Had she been born in impoverished rural China, she may well have ended up in an orphanage, like millions of her peers. Abandoned by her family on the doorstep of a police station somewhere, so that they might try again for a son. The Chinese government policy of one child per family meant there were no second chances — unless you lived in the city, had money and knew how to buy your way around the system.
For as long as anyone could remember, in Chinese society, when the son married he brought his wife to live with his parents. And when the parents grew old, it was the responsibility of the son and his wife to look after them.
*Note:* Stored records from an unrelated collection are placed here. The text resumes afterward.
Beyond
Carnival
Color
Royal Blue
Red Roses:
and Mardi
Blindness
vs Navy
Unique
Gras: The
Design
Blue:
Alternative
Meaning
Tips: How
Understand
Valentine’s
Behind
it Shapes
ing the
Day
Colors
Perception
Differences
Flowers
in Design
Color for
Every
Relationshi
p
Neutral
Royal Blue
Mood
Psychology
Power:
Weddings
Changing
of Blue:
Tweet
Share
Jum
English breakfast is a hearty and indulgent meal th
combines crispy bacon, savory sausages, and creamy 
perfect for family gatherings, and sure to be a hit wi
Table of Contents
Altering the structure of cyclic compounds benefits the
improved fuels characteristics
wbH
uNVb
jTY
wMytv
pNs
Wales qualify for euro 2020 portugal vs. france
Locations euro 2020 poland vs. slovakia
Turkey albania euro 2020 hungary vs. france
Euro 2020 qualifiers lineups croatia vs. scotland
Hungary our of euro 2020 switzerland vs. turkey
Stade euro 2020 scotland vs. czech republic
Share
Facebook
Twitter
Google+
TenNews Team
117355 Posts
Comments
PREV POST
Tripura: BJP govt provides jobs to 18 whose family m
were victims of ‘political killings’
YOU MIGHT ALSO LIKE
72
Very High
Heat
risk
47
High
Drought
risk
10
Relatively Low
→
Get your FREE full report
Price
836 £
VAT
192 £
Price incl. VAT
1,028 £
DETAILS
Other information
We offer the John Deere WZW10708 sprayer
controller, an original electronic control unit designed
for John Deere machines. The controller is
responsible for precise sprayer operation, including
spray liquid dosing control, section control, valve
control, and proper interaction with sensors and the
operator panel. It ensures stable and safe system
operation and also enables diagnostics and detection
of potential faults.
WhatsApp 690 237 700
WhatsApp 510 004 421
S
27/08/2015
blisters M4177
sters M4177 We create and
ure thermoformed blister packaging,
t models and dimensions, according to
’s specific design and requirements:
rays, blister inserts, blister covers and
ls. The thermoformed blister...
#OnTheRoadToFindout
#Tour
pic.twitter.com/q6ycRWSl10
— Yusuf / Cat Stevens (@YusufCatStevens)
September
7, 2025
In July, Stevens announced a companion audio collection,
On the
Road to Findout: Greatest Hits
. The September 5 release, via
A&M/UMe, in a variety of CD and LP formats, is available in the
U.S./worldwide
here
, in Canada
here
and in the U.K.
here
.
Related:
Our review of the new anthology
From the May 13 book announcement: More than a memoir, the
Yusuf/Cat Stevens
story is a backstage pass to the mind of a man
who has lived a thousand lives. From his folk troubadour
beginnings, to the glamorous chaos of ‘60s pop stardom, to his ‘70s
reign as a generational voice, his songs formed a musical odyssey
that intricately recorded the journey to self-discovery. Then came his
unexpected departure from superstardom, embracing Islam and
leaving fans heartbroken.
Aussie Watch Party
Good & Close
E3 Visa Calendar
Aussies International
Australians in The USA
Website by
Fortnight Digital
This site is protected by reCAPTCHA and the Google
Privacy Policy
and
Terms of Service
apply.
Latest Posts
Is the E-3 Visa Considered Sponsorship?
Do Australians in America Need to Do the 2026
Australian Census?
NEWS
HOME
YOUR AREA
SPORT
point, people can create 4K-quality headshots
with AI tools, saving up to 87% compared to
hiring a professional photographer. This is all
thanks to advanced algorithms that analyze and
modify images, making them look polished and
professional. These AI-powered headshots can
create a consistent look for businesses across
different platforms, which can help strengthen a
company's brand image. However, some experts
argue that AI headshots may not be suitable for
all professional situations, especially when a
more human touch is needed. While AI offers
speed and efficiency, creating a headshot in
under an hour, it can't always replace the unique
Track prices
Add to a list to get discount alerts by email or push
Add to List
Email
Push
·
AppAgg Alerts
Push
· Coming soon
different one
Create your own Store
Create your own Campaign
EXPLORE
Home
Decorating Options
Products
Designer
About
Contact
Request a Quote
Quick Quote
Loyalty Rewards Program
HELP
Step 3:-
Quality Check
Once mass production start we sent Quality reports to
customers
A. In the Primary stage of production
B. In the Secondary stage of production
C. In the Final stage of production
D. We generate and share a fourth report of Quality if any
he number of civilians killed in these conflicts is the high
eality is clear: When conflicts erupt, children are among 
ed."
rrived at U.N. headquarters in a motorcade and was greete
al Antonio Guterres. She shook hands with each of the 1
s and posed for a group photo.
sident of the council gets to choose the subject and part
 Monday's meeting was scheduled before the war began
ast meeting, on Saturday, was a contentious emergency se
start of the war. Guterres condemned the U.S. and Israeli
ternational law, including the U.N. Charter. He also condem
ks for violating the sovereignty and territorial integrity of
But if you had a daughter, she would leave to look after her husband’s parents, and you would have to fend for yourself in your old age. So it was little wonder that boys were prized and girls despised.
Amy wondered if it had been Lyn’s fate to end up in an orphanage somewhere, unloved, unwanted, even by childless Western couples desperate to adopt — her deformity always working against her. And yet, here she was — or had been — living in London, this bastion of Western affluence and privilege. But only to meet a fate worse than any orphanage, murdered and hacked up and dumped in a hole in the ground.
A wwwooo-oop sound turned Amy’s head towards her computer. The window of her most recent conversation with Sam was still up on the screen. And now Sam had sent a new message. Amy manoeuvred her wheelchair over to the desk to see what Sam was saying.
— Amy, are you still around?
The cursor blinked with endless patience, awaiting Amy’s response.
— Hi, Sam. Yeah, I’m still up. It’s late.
— I couldn’t sleep for thinking about your little girl.
— Me neither. She keeps staring at me.
— It’s a terrible thing when you can put a face to someone, but not a name, or a history. I wish I could see her, too.
— I could take a photo of the head and email it to you.
— Maybe in the morning. The cursor blinked for a bit. Then — How is Jack holding up?
— I don’t know. He sounded pretty weird when I spoke to him last. I think he’s throwing himself into this investigation just to stop himself thinking.